Reynolds was nominated for the Academy Award for Best Actress for Charles Walters’s The Unsinkable Molly Brown (1964), with Harve Presnell and Ed Begley; a biographical film about the famously boisterous socialite. Other films in the 1960’s include The Rat Race (1960), with Tony Curtis, Jack Oakie, whe Don Rickles; The Pleasure of His Company (1961), with Astaire, Lilli Palmer, and Tab Hunter; The Second Time Around (1961), with Andy Griffith and Steve Forrest; How the West Was Won (1962), with Carroll Baker, Lee J. Cobb, Henry Fonda, Carolyn Jones, Karl Malden, Gregory Peck, George Peppard, Robert Preston, James Stewart, Eli Wallach, John Wayne, and Richard Widmark; My Six Loves (1963), with Cliff Robertson; Mervyn LeRoy’s Mary, Mary (1963), with Barry Nelson; Vincente Minnelli‘s Goodbye Charlie (1964), with Curtis, Walter Matthau, and Pat Boone; Henry Koster‘s The Singing Nun (1966), with Ricardo Montalbán, Greer Garson, Katharine Ross, Chad Everett, and Ed Sullivan; Bud Yorkin’s Divorce American Style (1967), with Dick Van Dyke, Jason Robards, Jean Simmons, and Van Johnson; and How Sweet It Is! (1968), with James Garner, Terry-Thomas. and Paul Lynde.

Other films include Curtis Harrington’s What’s the Matter with Helen? (1971), Shelley Winters, Dennis Weaver, Agnes Moorehead, and Micheál MacLiammóir; Oliver Stone‘s Heaven & Earth (1993), with Tommy Lee Jones, Haing S. Ngor, Joan Chen, and Hiep Thi Le; Mother (1996), with Albert Brooks (who also directed), and Frank Oz‘s In & Out (1997), with Kevin Kline, Joan Cusack, Matt Dillon, Wilford Brimley, Shalom Harlow, Bob Newhart, and Tom Selleck. She’s also cameoed as herself in The Bodyguard (1992), with Kevin Costner, Whitney Houston, Gary Kemp, Bill Cobbs, and Ralph Waite; Wedding Bell Blues (1996), with Illeana Douglas, Paulina Porizkova, Julie Warner, John Corbett, Jonathan Penner, Charles Martin Smith, and Stephanie Beacham; and Connie and Carla (2004), with Nia Vardalos, Toni Collette, and David Duchovny.

### [Problems to work on]
A: In the passage on Reynolds's films, rewrite the part from "Other films include" to "and David Duchovny.", substituting "appeared" for "cameoed".
B: Extend the passage on Reynolds's films beyond its last sentence.

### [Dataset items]
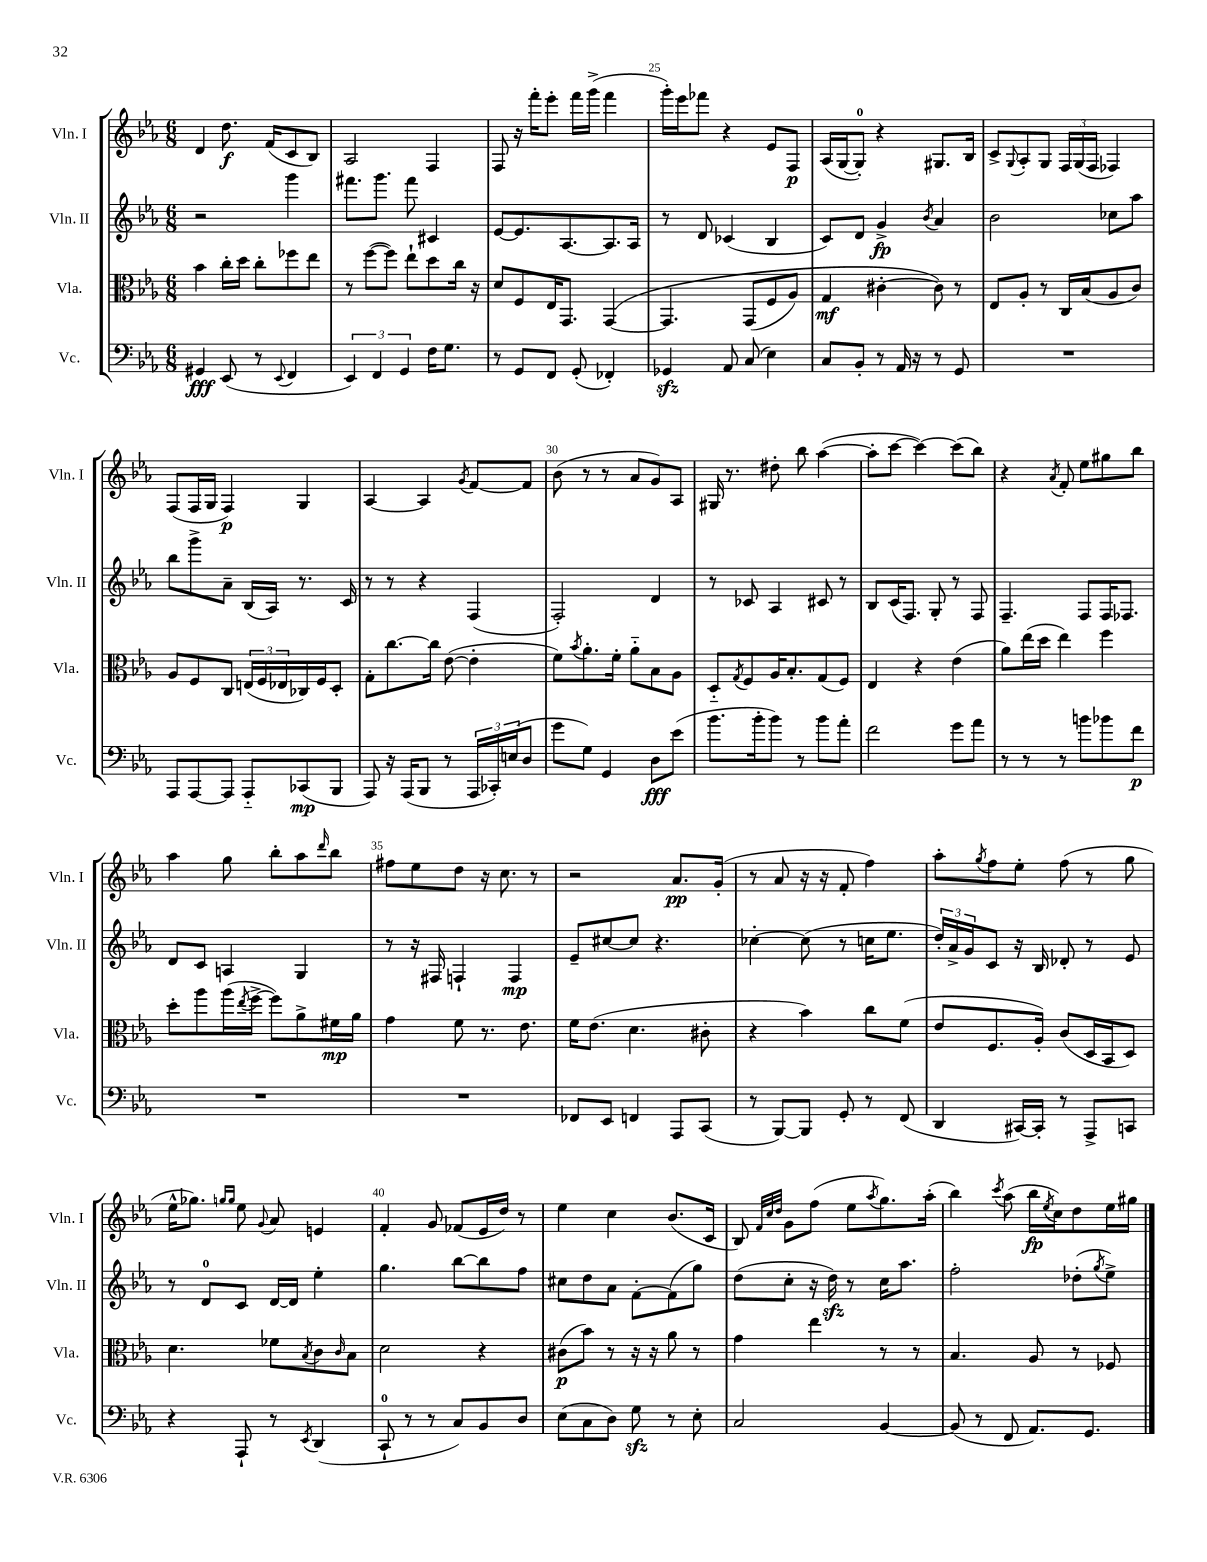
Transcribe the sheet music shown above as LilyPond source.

<<
\new StaffGroup <<
\new Staff = "s0" \with { instrumentName = "Vln. I" shortInstrumentName = "Vln. I" } {
    \clef treble \key ees \major \numericTimeSignature \time 6/8
    d'4 d''8.\f f'16( c'8 bes8) |
    aes2 f4 |
    f8 r16 f'''16-. ees'''8-. f'''16 g'''16->( f'''4 |
    g'''16-.) ees'''16 fes'''8 r4 ees'8 f8\p |
    aes16( g16~ g8-0-.) r4 gis8. bes16 |
    c'8-> \appoggiatura { g8 } aes8-. g8 \tuplet 3/2 { f16 g16( f16 } fes4) |
    f8( f16 g16 f4\p) g4 |
    aes4~ aes4 \acciaccatura { g'8 } f'8~ f'8 |
    bes'8( r8 r8 aes'8 g'8) aes8 |
    gis16 r8. dis''8-. bes''8 aes''4~( |
    aes''8-. c'''8~ c'''4~) c'''8( bes''8) |
    r4 \acciaccatura { aes'8 } f'8-. ees''8 gis''8 bes''8 |
    aes''4 g''8 bes''8-. aes''8 \grace { d'''16 } bes''8 |
    fis''8 ees''8 d''8 r16 c''8. r8 |
    r2 aes'8.\pp g'16-.( |
    r8 aes'8 r16 r16 f'8-. f''4) |
    aes''8-. \acciaccatura { g''8 } f''8 ees''8-. f''8( r8 g''8 |
    ees''16-^ ges''8.) \grace { g''16 g''16 } ees''8 \appoggiatura { g'8 } aes'8 e'4 |
    f'4-. g'8 fes'8( ees'16 d''16) r8 |
    ees''4 c''4 bes'8.( c'16 |
    bes8) \grace { f'32 c''32 d''32 } g'8 f''8( ees''8 \acciaccatura { aes''8 } g''8.) aes''16-.( |
    bes''4) \acciaccatura { c'''8 } aes''8( bes''16\fp \acciaccatura { ees''8 } c''16) d''8 ees''16 gis''16 \bar "|." |
}
\new Staff = "s1" \with { instrumentName = "Vln. II" shortInstrumentName = "Vln. II" } {
    \clef treble \key ees \major \numericTimeSignature \time 6/8
    r2 g'''4 |
    fis'''8. g'''8. fis'''8 cis'4 |
    ees'8~ ees'8. aes8.~ aes8. aes16 |
    r8 d'8 ces'4( bes4 |
    c'8) d'8 g'4->\fp \acciaccatura { bes'8 } aes'4 |
    bes'2 ces''8 aes''8 |
    bes''8 g'''8-> aes'8-- bes16( aes16) r8. c'16 |
    r8 r8 r4 f4( |
    f2-.) d'4 |
    r8 ces'8 aes4 cis'8 r8 |
    bes8 c'16( f8.) g8-. r8 f8 |
    f4.-- f8 f16 fes8. |
    d'8 c'8 a4 g4 |
    r8 r16 fis16 f4-! f4\mp |
    ees'8-- cis''8~ cis''8 r4. |
    ces''4~-. ces''8( r8 c''16 ees''8. |
    \tuplet 3/2 { d''16-.) aes'16-> g'16 } c'8 r16 bes16 des'8-. r8 ees'8 |
    r8 d'8-0 c'8 d'16~ d'16 ees''4-. |
    g''4. bes''8~ bes''8 f''8 |
    cis''8 d''8 aes'8 f'8~-. f'8( g''8) |
    d''8( c''8-. r16 d''16\sfz) r8 c''16 aes''8. |
    f''2-. des''8-.( \acciaccatura { g''8 } ees''8->) \bar "|." |
}
\new Staff = "s2" \with { instrumentName = "Vla." shortInstrumentName = "Vla." } {
    \clef alto \key ees \major \numericTimeSignature \time 6/8
    bes'4 c''16-. d''16 c''8-. fes''8 ees''8 |
    r8 f''8~( f''8) ees''8-! d''8 c''16 r16 |
    d'8 f8 ees16 g,8. g,4~\( |
    g,4. g,8( f8 aes8) |
    g4\mf cis'4~-. cis'8\) r8 |
    ees8 aes8-. r8 c16 bes16( aes8 c'8) |
    aes8 f8 c8 \tuplet 3/2 { e16( f16 ees16 } ces16) f16 d8-. |
    g8-. c''8.~ c''16 ees'8~( ees'4-. |
    f'8) \acciaccatura { bes'8 } aes'8.-. f'16-. aes'8-_ bes8 aes8 |
    d8-_ \acciaccatura { g8 } f8 aes16 bes8.-. g8( f8) |
    ees4 r4 ees'4( |
    aes'8) ees''16( d''16 ees''4) f''4 |
    d''8-. aes''8 aes''16( \acciaccatura { ees''8 } f''16~-> f''8) aes'8-> fis'16\mp aes'16 |
    g'4 f'8 r8. ees'8. |
    f'16 ees'8.( d'4. cis'8-. |
    r4 bes'4) c''8 f'8( |
    ees'8 f8. aes16-.) c'8( d16 bes,16 d8) |
    d'4. fes'8 \acciaccatura { bes8 } c'8 \grace { c'16 } bes8 |
    d'2 r4 |
    cis'8\p( bes'8) r8 r16 r16 aes'8 r8 |
    g'4 ees''4 r8 r8 |
    bes4. aes8 r8 fes8 \bar "|." |
}
\new Staff = "s3" \with { instrumentName = "Vc." shortInstrumentName = "Vc." } {
    \clef bass \key ees \major \numericTimeSignature \time 6/8
    gis,4\fff ees,8( r8 \appoggiatura { ees,8 } f,4 |
    \tuplet 3/2 { ees,4) f,4 g,4 } f16 g8. |
    r8 g,8 f,8 g,8-.( fes,4-.) |
    ges,4\sfz aes,8 c8( ees4) |
    c8 bes,8-. r8 aes,16 r16 r8 g,8 |
    R2. |
    aes,,8 aes,,8~ aes,,8 aes,,8-_ ces,8\mp( bes,,8 |
    aes,,8) r16 aes,,16( bes,,8 r8 \tuplet 3/2 { aes,,16 ces,16-.) e16( } d8 |
    g'8 g8) g,4 d8\fff ees'8( |
    bes'8. bes'16-. bes'8) r8 bes'8 aes'8-. |
    f'2 g'8 aes'8 |
    r8 r8 r8 b'8 bes'8 f'8\p |
    R2. |
    R2. |
    fes,8 ees,8 f,4 aes,,8 c,8( |
    r8 bes,,8~) bes,,8 g,8-. r8 f,8( |
    d,4 cis,16~) cis,16-. r8 aes,,8-> c,8 |
    r4 aes,,8-! r8 \acciaccatura { ees,8 } d,4( |
    c,8-0-! r8 r8 c8) bes,8 d8 |
    ees8( c8 d8) g8\sfz r8 ees8-. |
    c2 bes,4~ |
    bes,8( r8 f,8 aes,8.) g,8. \bar "|." |
}
>>
>>
\layout { \context { \Score currentBarNumber = #22 \override BarNumber.break-visibility = ##(#f #t #t) barNumberVisibility = #(every-nth-bar-number-visible 5) } }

### [Expected outputs]
A:
Other films include Curtis Harrington’s What’s the Matter with Helen? (1971), Shelley Winters, Dennis Weaver, Agnes Moorehead, and Micheál MacLiammóir; Oliver Stone‘s Heaven & Earth (1993), with Tommy Lee Jones, Haing S. Ngor, Joan Chen, and Hiep Thi Le; Mother (1996), with Albert Brooks (who also directed), and Frank Oz‘s In & Out (1997), with Kevin Kline, Joan Cusack, Matt Dillon, Wilford Brimley, Shalom Harlow, Bob Newhart, and Tom Selleck. She’s also appeared as herself in The Bodyguard (1992), with Kevin Costner, Whitney Houston, Gary Kemp, Bill Cobbs, and Ralph Waite; Wedding Bell Blues (1996), with Illeana Douglas, Paulina Porizkova, Julie Warner, John Corbett, Jonathan Penner, Charles Martin Smith, and Stephanie Beacham; and Connie and Carla (2004), with Nia Vardalos, Toni Collette, and David Duchovny.

B:
Reynolds also voiced in the animated films Charlotte’s Web (1973), with Henry Gibson; the Disney 1998 English dub of Hayao Miyazaki‘s Kiki’s Delivery Service (1989), with Kirsten Dunst, Phil Hartman, and Janeane Garofalo; Rudolph the Red-Nosed Reindeer: The Movie (1998), with Kathleen Barr, John Goodman, Eric Idle, Cathy Weseluck, Whoopi Goldberg, Richard Simmons and Newhart; and Rugrats in Paris: The Movie (2000), with Susan Sarandon; John Lithgow, and Mako.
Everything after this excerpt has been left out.